VAT is due when a VAT invoice is issued, or payment is received, whichever is earlier.

For invoices issued for specified supplies that become liable to the reverse charge, the VAT treatment for invoices with a tax point:

  • before 1 March 2021 – the normal VAT rules will apply and you should charge VAT at the appropriate rate on your supplies
  • on or after 1 March 2021 – the domestic reverse charge will apply

Suppliers must not enter any output tax on sales under the reverse charge.
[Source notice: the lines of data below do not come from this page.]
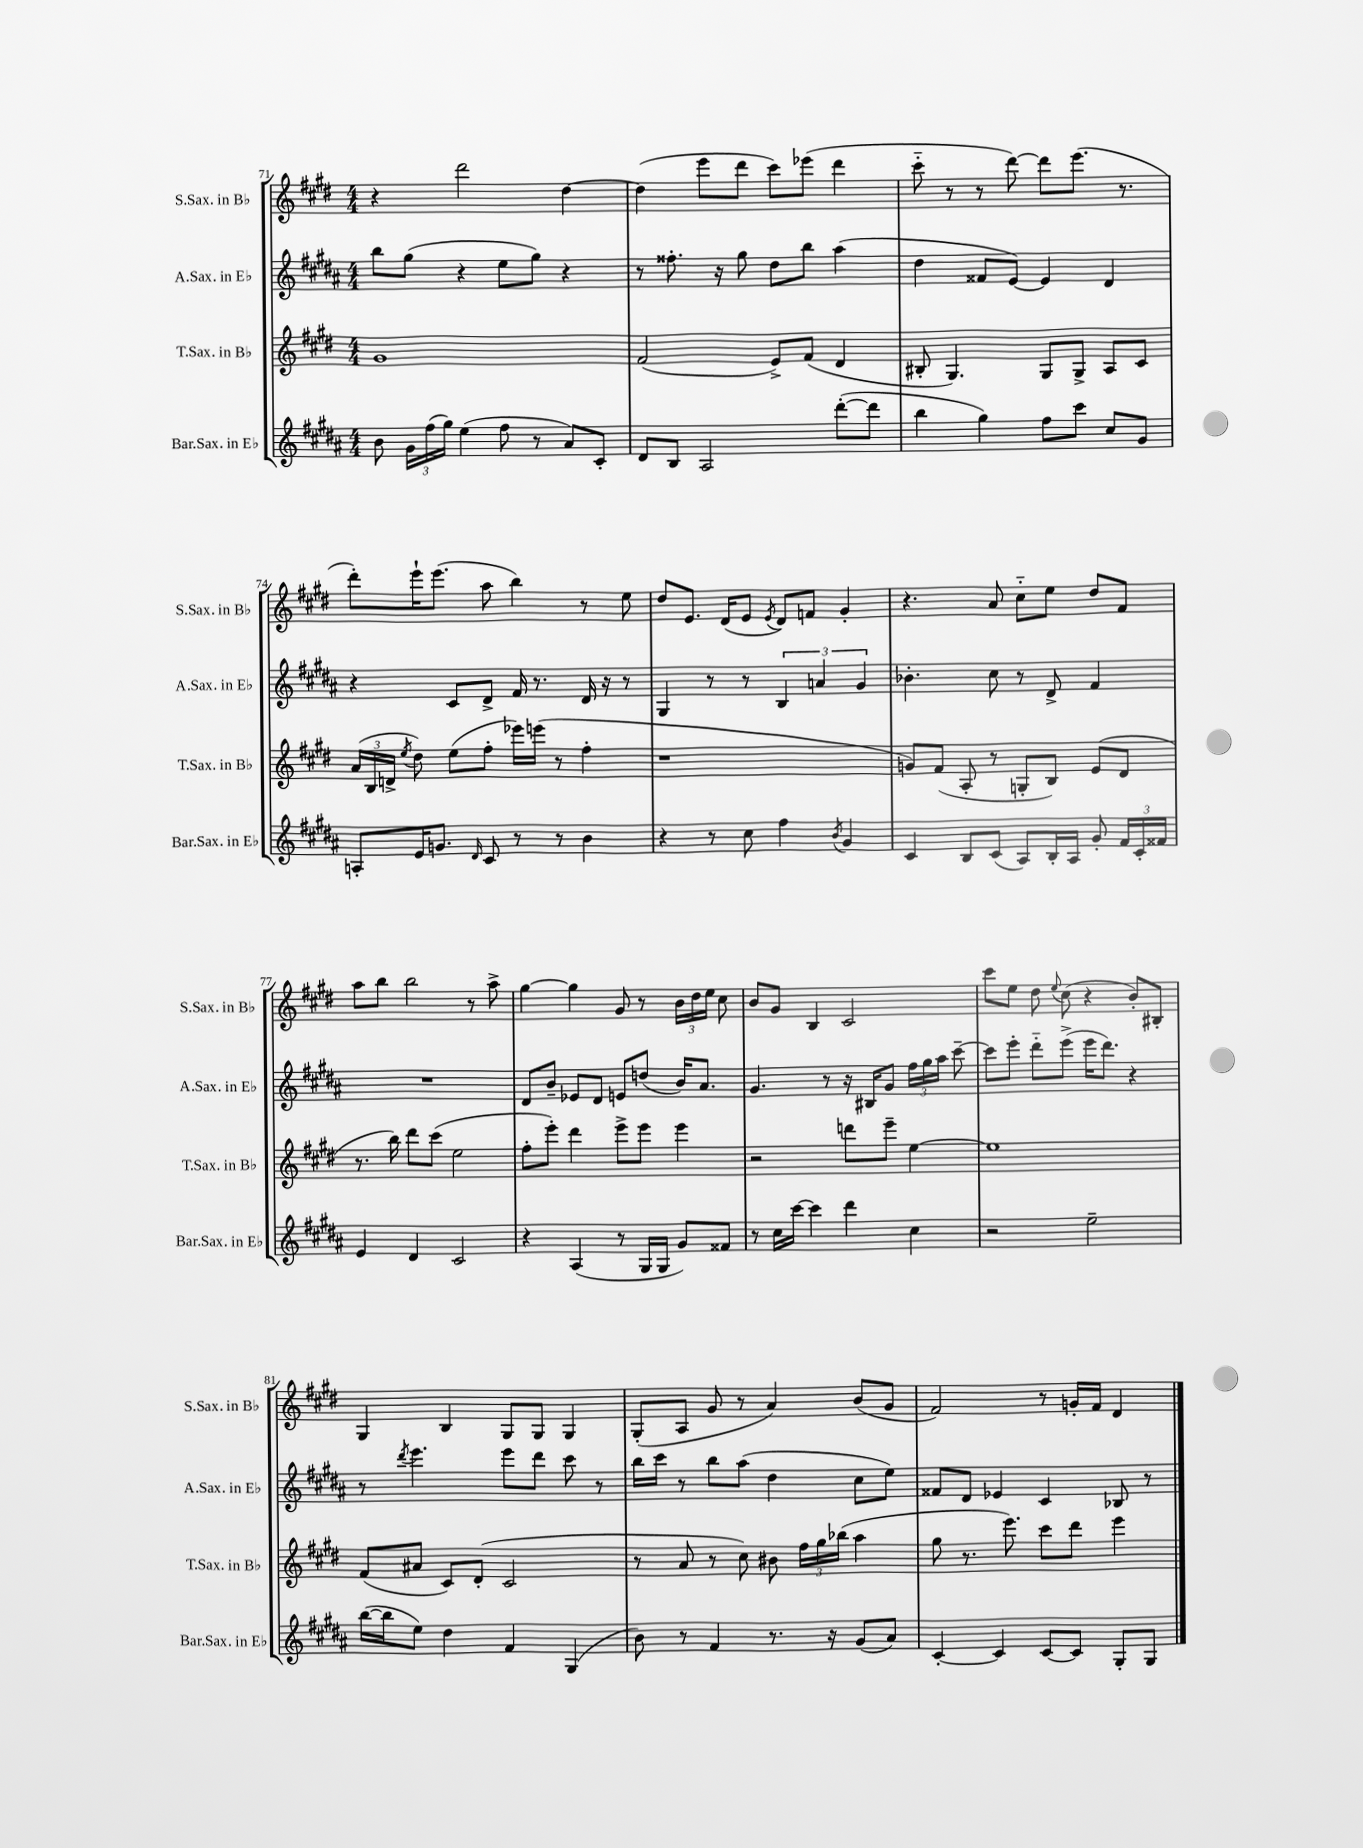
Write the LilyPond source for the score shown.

<<
\new StaffGroup <<
\new Staff = "s0" \with { instrumentName = "S.Sax. in Bb" shortInstrumentName = "S.Sax. in Bb" } {
    \clef treble \key e \major \numericTimeSignature \time 4/4
    \autoBeamOff r4 dis'''2 dis''4~ |
    dis''4( e'''8[ dis'''8] cis'''8[) ees'''8]( dis'''4 |
    cis'''8-_ r8 r8 dis'''8~) dis'''8[ e'''8.]( r8. |
    dis'''8[-.) e'''16-! e'''8.]( a''8 b''4) r8 e''8 |
    dis''8[ e'8.] dis'16[( e'8] \acciaccatura { e'8 } dis'8[) f'8] gis'4-. |
    r4. a'8 cis''8[-_ e''8] dis''8[ fis'8] |
    a''8[ b''8] b''2 r8 a''8-> |
    gis''4~ gis''4 gis'8 r8 \tuplet 3/2 { b'16[ dis''16 e''16] } cis''8 |
    b'8[ gis'8] b4 cis'2 |
    cis'''8[ e''8] dis''8 \appoggiatura { e''8 } cis''8( r4 b'8[-.) bis8]-. |
    gis4 b4 gis8[ gis8] gis4 |
    gis8[-.( a8] gis'8 r8 a'4) b'8[( gis'8] |
    fis'2) r8 g'16[-. fis'16] dis'4 \bar "|." |
}
\new Staff = "s1" \with { instrumentName = "A.Sax. in Eb" shortInstrumentName = "A.Sax. in Eb" } {
    \clef treble \key b \major \numericTimeSignature \time 4/4
    \autoBeamOff b''8[ gis''8]( r4 e''8[ gis''8]) r4 |
    r8 fisis''8.-. r16 gis''8 dis''8[ b''8] ais''4( |
    dis''4 fisis'8[ e'8]~) e'4 dis'4 |
    r4 cis'8[ dis'8]-> fis'16 r8. dis'16 r16 r8 |
    gis4 r8 r8 \tuplet 3/2 { b4 a'4 gis'4 } |
    bes'4.-. cis''8 r8 dis'8-> fis'4 |
    R1 |
    dis'8[ b'8]-- ees'8[ dis'8] e'8[ d''8]( b'16[) ais'8.] |
    gis'4. r8 r16 bis16[ gis'8] \tuplet 3/2 { fis''16[ gis''16 ais''16] } cis'''8~-- |
    cis'''8[ e'''8]-. dis'''8[-_ e'''8]->( e'''16[ dis'''8.]) r4 |
    r8 \acciaccatura { dis'''8 } e'''4. e'''8[ dis'''8] cis'''8 r8 |
    b''16[ cis'''16] r8 b''8[ ais''8]( dis''4 cis''8[ e''8]) |
    fisis'8[ dis'8] ees'4 cis'4 bes8 r8 \bar "|." |
}
\new Staff = "s2" \with { instrumentName = "T.Sax. in Bb" shortInstrumentName = "T.Sax. in Bb" } {
    \clef treble \key e \major \numericTimeSignature \time 4/4
    \autoBeamOff gis'1 |
    fis'2( e'8[->) fis'8]( dis'4 |
    bis8-. gis4.) gis8[ gis8]-> a8[ cis'8] |
    \tuplet 3/2 { a'16[( b16 d'16]-> } \acciaccatura { e''8 } dis''8) e''8[( fis''8]-. ees'''16[) e'''16]( r8 fis''4-. |
    r1 |
    g'8[) fis'8]( a8-. r8 g8[-. b8]) e'8[( dis'8] |
    r8. b''16) dis'''8[ cis'''8]( e''2 |
    fis''8[-. e'''8]-.) dis'''4 e'''8[-> e'''8] e'''4 |
    r2 d'''8[ e'''8]-- e''4~ |
    e''1 |
    fis'8[( ais'8] cis'8[) dis'8]-.( cis'2 |
    r8 a'8 r8 cis''8) bis'8 \tuplet 3/2 { fis''16[ gis''16 bes''16]( } a''4 |
    gis''8 r8. e'''8.) cis'''8[ dis'''8] e'''4 \bar "|." |
}
\new Staff = "s3" \with { instrumentName = "Bar.Sax. in Eb" shortInstrumentName = "Bar.Sax. in Eb" } {
    \clef treble \key b \major \numericTimeSignature \time 4/4
    \autoBeamOff b'8 \tuplet 3/2 { gis'16[ fis''16( gis''16]) } e''4( fis''8 r8 ais'8[) cis'8]-. |
    dis'8[ b8] ais2 dis'''8[~-.( dis'''8] |
    b''4 gis''4) fis''8[ cis'''8] cis''8[ gis'8] |
    a8[-. e'16 g'8.] \grace { dis'16 } cis'8 r8 r8 b'4 |
    r4 r8 cis''8 fis''4 \acciaccatura { b'8 } gis'4 |
    cis'4 b8[ cis'8]( ais8[) b16-. ais16] gis'8-. \tuplet 3/2 { fis'16[ cis'16-. fisis'16] } |
    e'4 dis'4 cis'2 |
    r4 ais4( r8 gis16[ gis16] gis'8[) fisis'8] |
    r8 cis''16[ cis'''16]~ cis'''4 dis'''4 cis''4 |
    r2 e''2-- |
    b''16[~( b''16 e''8]) dis''4 fis'4 gis4( |
    b'8) r8 fis'4 r8. r16 gis'8[( ais'8]) |
    cis'4~-. cis'4 cis'8[~ cis'8] gis8[-. gis8] \bar "|." |
}
>>
>>
\layout { \context { \Score currentBarNumber = #71 } }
The supplier only needs to enter the net value of the sale.

If you buy services subject to the reverse charge, you must enter the VAT charged as output tax on your VAT return. Make sure you do not enter the net value of the purchase as a net sale.

You may reclaim the input tax on your reverse charge purchases, subject to the normal VAT rules.


High Income Child Benefit Charge

You may have to pay a tax charge, known as the ‘High Income Child Benefit Charge’, if you have an individual income over £50,000 and either:

  • you or your partner get Child Benefit
  • someone else gets Child Benefit for a child living with you and they contribute at least an equal amount towards the child’s upkeep

It does not matter if the child living with you is not your own child.

If your partner’s income is also over £50,000 but yours is higher, you’re responsible for paying the tax charge.

‘Partner’ means someone you’re not permanently separated from who you’re married to, in a civil partnership with or living with as if you were.

You need to fill in a Self Assessment tax return each tax year and pay what you owe.

If you do not usually send a tax return, you need to register by 5 October following the tax year you need to pay the tax charge.